LeetCode_Two Sum

Two Sum

 

Given an array of integers, find two numbers such that they add up to a specific target number.
The function twoSum should return indices of the two numbers such that they add up to the target, where index1 must be less than index2. Please note that your returned answers (both index1 and index2)
are not zero-based.
You may assume that each input would have exactly one solution.

Input: numbers={2, 7, 11, 15}, target=9
Output: index1=1, index2=2

官方解析：

O(n2) runtime, O(1) space – Brute force:

The brute force approach is simple. Loop through each element x and find if there is another value that equals to target – x.
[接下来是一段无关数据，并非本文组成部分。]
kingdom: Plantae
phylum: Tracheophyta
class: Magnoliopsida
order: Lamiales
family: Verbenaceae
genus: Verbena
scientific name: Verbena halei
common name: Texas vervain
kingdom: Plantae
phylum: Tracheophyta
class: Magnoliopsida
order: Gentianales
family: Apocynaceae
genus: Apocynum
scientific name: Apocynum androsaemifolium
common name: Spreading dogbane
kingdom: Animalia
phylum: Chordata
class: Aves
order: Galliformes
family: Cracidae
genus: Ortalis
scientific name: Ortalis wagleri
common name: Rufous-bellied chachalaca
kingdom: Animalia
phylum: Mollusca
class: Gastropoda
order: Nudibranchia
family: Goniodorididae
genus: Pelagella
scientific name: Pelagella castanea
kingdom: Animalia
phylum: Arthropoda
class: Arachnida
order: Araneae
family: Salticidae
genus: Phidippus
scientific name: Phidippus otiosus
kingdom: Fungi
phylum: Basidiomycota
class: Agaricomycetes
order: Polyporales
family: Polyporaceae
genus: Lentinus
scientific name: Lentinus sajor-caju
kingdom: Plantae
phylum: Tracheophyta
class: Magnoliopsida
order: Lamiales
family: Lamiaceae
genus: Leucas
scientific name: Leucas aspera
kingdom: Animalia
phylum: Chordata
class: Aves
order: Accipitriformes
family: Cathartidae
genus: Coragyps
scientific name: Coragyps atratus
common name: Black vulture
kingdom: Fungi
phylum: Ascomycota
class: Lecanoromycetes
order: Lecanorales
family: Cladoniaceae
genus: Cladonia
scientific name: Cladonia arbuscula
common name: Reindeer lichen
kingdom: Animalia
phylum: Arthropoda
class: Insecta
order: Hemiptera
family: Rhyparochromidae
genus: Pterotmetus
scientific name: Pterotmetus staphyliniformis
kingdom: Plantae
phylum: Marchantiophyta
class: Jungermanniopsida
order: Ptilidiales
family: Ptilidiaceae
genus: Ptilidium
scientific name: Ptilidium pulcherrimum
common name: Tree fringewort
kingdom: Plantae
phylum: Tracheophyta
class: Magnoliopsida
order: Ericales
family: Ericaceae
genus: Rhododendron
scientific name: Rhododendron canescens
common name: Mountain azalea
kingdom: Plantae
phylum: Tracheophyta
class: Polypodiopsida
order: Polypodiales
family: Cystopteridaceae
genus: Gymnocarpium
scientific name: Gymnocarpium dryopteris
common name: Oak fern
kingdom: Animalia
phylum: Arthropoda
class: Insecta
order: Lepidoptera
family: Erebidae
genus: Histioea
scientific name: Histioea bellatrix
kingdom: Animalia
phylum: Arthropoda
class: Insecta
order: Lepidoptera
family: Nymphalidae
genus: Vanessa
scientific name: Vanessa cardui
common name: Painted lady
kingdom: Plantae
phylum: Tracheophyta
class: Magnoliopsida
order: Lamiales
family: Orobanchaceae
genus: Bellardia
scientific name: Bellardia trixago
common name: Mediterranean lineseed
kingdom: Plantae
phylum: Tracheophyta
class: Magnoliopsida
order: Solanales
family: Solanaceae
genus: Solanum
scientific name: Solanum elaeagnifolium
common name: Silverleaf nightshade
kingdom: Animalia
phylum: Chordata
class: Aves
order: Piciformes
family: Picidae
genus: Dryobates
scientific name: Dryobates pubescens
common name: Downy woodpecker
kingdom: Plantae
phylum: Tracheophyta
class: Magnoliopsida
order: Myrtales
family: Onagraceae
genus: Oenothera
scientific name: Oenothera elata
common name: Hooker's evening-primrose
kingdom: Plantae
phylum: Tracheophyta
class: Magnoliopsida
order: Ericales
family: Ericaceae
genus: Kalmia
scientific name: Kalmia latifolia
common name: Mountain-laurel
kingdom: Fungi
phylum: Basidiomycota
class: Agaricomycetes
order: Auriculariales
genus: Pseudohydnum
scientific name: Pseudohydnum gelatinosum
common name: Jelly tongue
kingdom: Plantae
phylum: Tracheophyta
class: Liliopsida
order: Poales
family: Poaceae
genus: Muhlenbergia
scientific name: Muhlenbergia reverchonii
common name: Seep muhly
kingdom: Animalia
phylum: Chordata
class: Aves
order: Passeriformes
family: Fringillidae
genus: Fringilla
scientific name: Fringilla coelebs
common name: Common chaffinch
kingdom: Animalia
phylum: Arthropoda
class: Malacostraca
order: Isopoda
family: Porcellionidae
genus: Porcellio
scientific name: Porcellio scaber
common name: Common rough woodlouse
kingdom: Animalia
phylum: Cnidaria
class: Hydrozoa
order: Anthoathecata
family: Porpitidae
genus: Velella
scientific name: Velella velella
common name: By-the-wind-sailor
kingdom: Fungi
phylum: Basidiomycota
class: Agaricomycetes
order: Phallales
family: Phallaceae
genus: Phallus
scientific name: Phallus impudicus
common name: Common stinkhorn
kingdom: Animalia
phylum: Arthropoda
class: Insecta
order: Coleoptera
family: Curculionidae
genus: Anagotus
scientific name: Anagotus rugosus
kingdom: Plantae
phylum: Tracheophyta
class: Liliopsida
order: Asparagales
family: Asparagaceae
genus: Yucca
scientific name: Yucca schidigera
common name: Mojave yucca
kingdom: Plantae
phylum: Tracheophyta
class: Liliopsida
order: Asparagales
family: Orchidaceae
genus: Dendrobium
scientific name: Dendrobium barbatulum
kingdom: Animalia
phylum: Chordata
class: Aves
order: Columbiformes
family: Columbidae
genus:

As finding another value requires looping through the rest of array, its runtime complexity is O(n2).

O(n) runtime, O(n) space – Hash table:

We could reduce the runtime complexity of looking up a value to O(1) using a hash map that maps a value to its index.

总之就是，时间换空间 and 空间换时间！

java使用hashtable的实现：

public static int[] twoSum(int[] nums, int target) {
// key为数组中的那个数，value为那个数的序号
Hashtable<Integer, Integer> ht = new Hashtable<Integer, Integer>();
int[] res = new int[2];
for(int i=0; i<nums.length; i++){
// 对每一个数边放边查找，时间复杂度控制在O(n)，牺牲了空间O(n)
if(ht.get(target-nums[i]) != null){
res[0] = ht.get(target-nums[i]) + 1;
res[1] = i+1;
}else{
ht.put(nums[i], i);
}
}
return res;
}